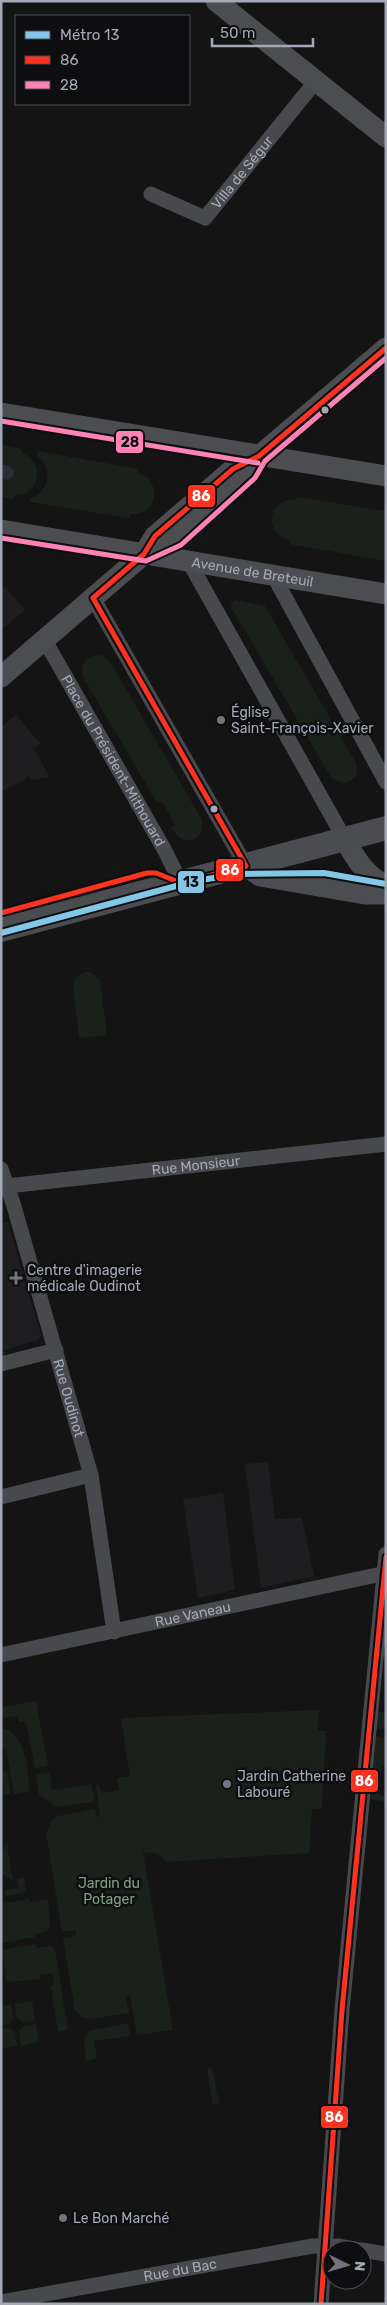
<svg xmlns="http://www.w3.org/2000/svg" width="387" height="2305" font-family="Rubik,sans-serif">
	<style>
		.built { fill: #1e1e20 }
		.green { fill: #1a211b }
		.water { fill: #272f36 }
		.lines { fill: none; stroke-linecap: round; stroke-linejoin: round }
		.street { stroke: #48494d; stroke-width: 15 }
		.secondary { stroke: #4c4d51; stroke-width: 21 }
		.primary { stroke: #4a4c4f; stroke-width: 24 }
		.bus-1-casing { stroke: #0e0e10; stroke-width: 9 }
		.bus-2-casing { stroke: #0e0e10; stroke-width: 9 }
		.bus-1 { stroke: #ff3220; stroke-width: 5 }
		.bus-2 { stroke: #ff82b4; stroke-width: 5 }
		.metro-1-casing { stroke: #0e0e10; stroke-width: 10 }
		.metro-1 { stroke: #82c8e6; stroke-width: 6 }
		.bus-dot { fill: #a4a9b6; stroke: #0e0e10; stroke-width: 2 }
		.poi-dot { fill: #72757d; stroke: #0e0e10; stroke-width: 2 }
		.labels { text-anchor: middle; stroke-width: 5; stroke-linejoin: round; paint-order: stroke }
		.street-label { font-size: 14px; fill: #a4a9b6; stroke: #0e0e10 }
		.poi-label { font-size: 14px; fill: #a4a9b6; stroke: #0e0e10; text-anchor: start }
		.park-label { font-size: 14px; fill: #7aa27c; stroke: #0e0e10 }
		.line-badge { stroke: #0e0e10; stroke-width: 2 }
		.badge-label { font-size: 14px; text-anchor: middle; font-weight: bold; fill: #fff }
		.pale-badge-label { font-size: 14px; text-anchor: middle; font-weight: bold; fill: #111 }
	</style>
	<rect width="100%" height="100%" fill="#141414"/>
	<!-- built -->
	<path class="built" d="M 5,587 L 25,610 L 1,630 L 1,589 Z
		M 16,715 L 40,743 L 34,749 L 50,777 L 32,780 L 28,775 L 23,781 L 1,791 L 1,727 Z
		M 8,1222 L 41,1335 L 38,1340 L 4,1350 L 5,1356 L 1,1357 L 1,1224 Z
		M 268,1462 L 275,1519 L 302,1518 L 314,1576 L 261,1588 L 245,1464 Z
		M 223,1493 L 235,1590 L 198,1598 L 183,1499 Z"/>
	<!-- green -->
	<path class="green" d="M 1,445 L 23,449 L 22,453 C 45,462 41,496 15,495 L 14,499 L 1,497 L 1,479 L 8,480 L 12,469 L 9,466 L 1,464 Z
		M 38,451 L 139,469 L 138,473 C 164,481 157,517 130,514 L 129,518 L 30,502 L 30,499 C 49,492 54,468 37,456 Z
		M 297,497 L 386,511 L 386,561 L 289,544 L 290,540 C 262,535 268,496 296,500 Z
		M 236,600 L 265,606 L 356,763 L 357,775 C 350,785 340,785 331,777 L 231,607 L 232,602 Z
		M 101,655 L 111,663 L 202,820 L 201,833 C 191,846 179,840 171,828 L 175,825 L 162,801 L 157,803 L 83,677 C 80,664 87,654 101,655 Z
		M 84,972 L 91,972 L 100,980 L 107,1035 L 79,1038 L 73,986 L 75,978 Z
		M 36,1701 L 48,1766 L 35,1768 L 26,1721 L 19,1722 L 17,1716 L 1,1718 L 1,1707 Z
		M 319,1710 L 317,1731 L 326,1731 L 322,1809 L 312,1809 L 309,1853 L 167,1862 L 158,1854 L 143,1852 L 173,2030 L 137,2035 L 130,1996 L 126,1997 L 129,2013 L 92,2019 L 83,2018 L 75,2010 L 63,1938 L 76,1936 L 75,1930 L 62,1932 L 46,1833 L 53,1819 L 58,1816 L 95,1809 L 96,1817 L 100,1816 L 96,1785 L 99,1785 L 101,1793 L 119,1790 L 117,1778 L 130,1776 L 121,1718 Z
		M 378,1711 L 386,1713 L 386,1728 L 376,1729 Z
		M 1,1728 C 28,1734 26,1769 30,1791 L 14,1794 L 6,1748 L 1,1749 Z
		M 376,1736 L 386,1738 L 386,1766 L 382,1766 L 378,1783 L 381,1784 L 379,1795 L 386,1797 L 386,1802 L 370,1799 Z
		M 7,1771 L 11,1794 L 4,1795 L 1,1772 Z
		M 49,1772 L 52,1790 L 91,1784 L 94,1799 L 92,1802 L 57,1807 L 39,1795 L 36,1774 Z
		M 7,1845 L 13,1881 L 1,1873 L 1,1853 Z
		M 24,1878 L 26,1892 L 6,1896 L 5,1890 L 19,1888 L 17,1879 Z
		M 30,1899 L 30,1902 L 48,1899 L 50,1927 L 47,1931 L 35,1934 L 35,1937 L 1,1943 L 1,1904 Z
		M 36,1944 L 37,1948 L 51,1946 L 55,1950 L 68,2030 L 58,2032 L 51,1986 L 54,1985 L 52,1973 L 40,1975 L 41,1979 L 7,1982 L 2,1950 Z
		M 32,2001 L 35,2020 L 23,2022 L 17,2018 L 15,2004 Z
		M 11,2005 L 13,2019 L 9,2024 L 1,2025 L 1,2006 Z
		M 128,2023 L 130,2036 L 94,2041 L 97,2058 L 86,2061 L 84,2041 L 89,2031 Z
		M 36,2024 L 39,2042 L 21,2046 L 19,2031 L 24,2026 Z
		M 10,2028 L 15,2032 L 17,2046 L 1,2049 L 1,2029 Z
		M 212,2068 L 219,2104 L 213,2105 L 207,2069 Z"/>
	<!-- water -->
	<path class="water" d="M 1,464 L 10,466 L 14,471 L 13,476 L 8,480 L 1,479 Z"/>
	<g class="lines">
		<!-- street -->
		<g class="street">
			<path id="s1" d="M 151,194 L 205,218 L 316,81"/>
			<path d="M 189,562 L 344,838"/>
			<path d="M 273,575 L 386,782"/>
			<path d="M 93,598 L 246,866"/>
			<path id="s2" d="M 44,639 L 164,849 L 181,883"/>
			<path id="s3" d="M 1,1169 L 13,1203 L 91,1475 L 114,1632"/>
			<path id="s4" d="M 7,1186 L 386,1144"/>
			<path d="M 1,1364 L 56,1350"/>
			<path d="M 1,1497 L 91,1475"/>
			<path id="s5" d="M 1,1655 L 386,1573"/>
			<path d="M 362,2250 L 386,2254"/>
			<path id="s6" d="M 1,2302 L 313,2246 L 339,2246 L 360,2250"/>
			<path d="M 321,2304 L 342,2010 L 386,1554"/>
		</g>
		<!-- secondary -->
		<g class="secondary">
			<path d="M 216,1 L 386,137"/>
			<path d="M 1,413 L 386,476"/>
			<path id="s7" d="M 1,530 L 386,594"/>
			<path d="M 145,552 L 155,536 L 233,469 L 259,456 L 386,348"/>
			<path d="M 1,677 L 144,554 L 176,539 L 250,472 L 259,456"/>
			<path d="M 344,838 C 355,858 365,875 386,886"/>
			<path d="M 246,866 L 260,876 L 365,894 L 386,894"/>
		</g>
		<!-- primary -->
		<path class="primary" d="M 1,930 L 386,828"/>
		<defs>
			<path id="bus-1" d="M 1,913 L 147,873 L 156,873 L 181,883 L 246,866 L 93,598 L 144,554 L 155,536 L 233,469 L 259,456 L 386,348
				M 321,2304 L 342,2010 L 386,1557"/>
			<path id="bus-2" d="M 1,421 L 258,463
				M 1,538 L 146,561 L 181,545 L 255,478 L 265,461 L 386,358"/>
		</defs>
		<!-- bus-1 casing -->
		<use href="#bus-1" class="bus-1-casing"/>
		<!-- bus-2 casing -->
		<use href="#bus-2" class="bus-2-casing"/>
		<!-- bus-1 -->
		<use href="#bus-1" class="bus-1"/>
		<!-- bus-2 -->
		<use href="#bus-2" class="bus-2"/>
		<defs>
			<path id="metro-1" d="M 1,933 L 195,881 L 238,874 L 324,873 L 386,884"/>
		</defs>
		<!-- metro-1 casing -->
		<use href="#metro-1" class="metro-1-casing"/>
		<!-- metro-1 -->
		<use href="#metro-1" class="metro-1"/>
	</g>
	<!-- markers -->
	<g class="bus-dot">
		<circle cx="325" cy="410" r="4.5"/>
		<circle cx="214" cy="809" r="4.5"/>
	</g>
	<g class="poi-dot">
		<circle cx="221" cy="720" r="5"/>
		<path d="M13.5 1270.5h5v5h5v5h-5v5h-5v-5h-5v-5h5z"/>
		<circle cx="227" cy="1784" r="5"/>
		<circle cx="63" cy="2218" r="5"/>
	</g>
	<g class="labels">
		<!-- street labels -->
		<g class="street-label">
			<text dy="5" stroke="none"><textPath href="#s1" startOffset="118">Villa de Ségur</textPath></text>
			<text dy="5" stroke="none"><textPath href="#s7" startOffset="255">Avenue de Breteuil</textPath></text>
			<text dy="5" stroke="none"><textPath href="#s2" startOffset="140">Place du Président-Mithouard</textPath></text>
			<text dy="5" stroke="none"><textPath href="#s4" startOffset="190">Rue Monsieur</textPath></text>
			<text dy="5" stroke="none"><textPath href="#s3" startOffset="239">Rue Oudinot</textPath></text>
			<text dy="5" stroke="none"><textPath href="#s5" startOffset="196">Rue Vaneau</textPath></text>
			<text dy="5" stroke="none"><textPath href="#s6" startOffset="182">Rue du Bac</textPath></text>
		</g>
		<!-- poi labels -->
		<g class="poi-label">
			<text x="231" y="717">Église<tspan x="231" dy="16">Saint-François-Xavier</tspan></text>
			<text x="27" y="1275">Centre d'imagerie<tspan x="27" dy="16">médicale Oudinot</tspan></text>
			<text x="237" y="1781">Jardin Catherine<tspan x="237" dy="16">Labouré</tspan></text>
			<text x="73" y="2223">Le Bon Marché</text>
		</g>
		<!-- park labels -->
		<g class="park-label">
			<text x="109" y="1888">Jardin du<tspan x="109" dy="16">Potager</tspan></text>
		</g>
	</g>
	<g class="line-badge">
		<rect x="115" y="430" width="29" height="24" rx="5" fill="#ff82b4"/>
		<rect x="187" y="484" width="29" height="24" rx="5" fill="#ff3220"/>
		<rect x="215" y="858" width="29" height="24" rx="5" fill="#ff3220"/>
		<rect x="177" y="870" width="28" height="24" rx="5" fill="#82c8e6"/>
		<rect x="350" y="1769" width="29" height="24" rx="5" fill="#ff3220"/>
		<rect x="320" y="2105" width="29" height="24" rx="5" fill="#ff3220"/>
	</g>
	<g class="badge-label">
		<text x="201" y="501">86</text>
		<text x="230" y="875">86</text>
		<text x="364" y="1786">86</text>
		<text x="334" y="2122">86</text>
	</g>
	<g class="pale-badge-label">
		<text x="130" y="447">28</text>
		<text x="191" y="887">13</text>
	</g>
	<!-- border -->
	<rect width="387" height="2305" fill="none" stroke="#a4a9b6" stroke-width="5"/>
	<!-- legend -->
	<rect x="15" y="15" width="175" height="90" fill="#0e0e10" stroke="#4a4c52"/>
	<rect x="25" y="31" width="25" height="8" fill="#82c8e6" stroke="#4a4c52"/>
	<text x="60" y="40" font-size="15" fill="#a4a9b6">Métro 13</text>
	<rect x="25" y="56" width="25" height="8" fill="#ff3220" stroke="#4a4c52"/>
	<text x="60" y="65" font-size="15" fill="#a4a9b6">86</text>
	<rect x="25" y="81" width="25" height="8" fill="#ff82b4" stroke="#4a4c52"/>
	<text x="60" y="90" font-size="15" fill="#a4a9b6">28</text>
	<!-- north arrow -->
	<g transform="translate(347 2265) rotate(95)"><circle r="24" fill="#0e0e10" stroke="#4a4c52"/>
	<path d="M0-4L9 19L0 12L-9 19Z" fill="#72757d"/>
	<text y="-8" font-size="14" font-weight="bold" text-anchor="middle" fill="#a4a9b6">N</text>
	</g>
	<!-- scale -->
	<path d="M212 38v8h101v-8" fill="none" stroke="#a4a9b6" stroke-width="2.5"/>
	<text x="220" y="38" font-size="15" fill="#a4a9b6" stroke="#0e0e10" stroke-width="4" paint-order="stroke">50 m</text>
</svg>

• • • • • • •

■ Task objective: Tell how many lines in the data hold the string "linejoin", giving the number by itself.

■ Written response: 2